中心静脈カテーテルは中心静脈圧を経時的に測定する場合、高カロリー輸液を必要とする場合、ショック患者やうっ血性心不全の状態把握・治療効果の指標、静脈穿刺が困難で繰り返して点滴や静脈内薬剤投与が必要とされる重症患者に対して実施されます。

中心静カテーテルの挿入経路としては、鎖骨下静脈、内頚静脈、外頚静脈、大腿静脈、尺側または橈側皮静脈が使用されます。一般的に鎖骨下静脈または内頚静脈穿刺による中心静脈カテーテル挿入方法が多く行われています。鎖骨下または鎖骨上から経皮的に、鎖骨下静脈または内頚静脈を穿刺し、カテーテルを中心静脈まで挿入する方法です。しかし、患者様の状態により他の部位からの挿入が行われます。ここでは最も一般的に行われている鎖骨下静脈穿刺による中心静脈カテーテル挿入時の合併症と感染を防ぐために重要なIVH挿入部消毒方法について説明します。

 

 <鎖骨下静脈穿刺時の合併症>

① 気胸
・咳や呼吸困難の症状が見られます。胸部X線を撮って確認し、必要に応じて酸素吸入や胸腔ドレーンの挿入を行います。
② 内頚静脈誤挿入
・ 頚静脈部に疼痛が見られます。点滴を中止し、胸部X線を撮って確認します。

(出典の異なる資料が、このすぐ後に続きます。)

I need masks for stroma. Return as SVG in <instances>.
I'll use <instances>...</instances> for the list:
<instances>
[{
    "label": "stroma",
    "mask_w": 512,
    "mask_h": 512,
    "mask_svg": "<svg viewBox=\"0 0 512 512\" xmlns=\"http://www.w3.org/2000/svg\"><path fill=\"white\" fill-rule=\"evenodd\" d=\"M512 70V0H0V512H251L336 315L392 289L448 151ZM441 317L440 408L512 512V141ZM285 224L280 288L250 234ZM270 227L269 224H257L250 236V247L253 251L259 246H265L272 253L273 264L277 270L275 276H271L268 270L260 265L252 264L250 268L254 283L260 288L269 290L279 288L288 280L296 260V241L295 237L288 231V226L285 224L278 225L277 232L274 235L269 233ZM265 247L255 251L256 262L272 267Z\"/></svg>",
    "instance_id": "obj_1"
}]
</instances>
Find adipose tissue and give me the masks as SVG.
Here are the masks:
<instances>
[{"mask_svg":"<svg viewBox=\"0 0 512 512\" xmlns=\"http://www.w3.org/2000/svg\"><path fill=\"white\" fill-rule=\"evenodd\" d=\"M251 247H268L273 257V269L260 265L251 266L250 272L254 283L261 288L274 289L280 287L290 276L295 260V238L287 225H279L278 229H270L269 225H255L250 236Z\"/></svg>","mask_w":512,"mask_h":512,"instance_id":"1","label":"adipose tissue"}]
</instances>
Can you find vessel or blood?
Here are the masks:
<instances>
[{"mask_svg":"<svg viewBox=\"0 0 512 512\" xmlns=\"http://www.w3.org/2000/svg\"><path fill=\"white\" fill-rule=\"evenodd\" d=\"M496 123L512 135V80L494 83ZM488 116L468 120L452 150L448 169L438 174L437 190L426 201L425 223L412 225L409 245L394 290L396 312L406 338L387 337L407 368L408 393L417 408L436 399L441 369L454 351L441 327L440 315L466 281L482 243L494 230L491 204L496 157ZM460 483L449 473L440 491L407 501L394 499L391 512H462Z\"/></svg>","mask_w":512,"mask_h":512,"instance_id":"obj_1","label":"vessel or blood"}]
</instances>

カテーテル抜去か位置の修正が行われます。
③ 動脈穿刺
・ 鎖骨下穿刺時に鮮血が拍動性に噴出します。穿刺部を圧迫し、血圧や脈のチェックも同時に行います。
④ 空気塞栓
・ 穿刺時に拍動とともに前胸部に気泡音を生じ、呼吸困難が見られます。気泡が肺動脈に直接流れ込まないように、下肢を挙上し、やや左側臥位にします。
⑤ 腕神経叢損傷
⑥ 胸管損傷

<IVH挿入部の消毒>

<必要物品>

・ 手袋
・ 滅菌透明フィルムドレッシング剤
・ 10%ポピドンヨード製剤(スワブスティックまたは10%イソジン液に浸した綿球)
・ 使用済み消毒液やドレッシング剤を入れるための袋
・ 必要時摂子
・ 必要時ガーゼ

<手順>

① 患者様にIVH挿入部の消毒、滅菌透明フィルムドレッシング剤の交換を実施することを説明し承諾を得ます。意識のない患者様にも声をかけます。
② 必要物品を準備します。
③ 衛生学的手洗いを実施します。
④ 手袋を装着します。
⑤ 滅菌透明フィルムドレッシング剤を丁寧にはがします。
・この時、粘着力が強い場合はIVHカテーテルがドレッシング剤とともに引っ張られないように注意します。また、IVHカテーテルと皮膚を固定している糸にドレッシング剤が残りやすいです。ドレッシング剤を残したままにすると感染源となります。そのため摂子を使用し、ドレッシング剤のはがし残しがないように丁寧にはがしましょう。
⑥ 10%ポピドンヨード製剤で消毒します。
・ 挿入部をはじめに消毒し、円を描くように一度通ったところは通らないように消毒します。透明滅菌フィルムドレッシング剤で覆われるIVHカテーテル部分や縫合部も一緒に消毒しておきます。

⑦ 2分以上消毒液が乾くのを待ちます。
・消毒液は乾くことで殺菌効果が得られます。
⑧ 新しい滅菌透明フィルムドレッシング剤を貼ります。
・この時、IVHカテーテル周囲やしわに注意して空気が入らないようにぴったりと貼り付けます。浸出液や血液が多い場合はガーゼ型のものを使用します。この場合は2日毎に交換を行います。フィルム型は7日毎に交換を行います。ドレッシング剤の剥がれや汚染がある場合は適宜交換します。
⑨ 手袋をはがします。
⑩ 患者様の衣服を直します。
⑪ 袋に使用済みの物品を入れ片付けます。
⑫ 手洗いを実施します。
⑬ 消毒実施日や挿入部の皮膚状態、挿入の長さに変化はないかについての記録を行います。次回消毒の基準となります。

<消毒時の観察ポイント>

① 挿入部の発赤、圧痛、腫脹、浸出液、排膿はないか。
② ドレッシング剤を貼っている部分の皮膚状態はどうか。
③ 縫合部周囲の皮膚状態はどうか。
④ 縫合部はしっかりと固定されているか、緩んでいないか。
⑤ IVHカテーテルの挿入の長さに変化はないか。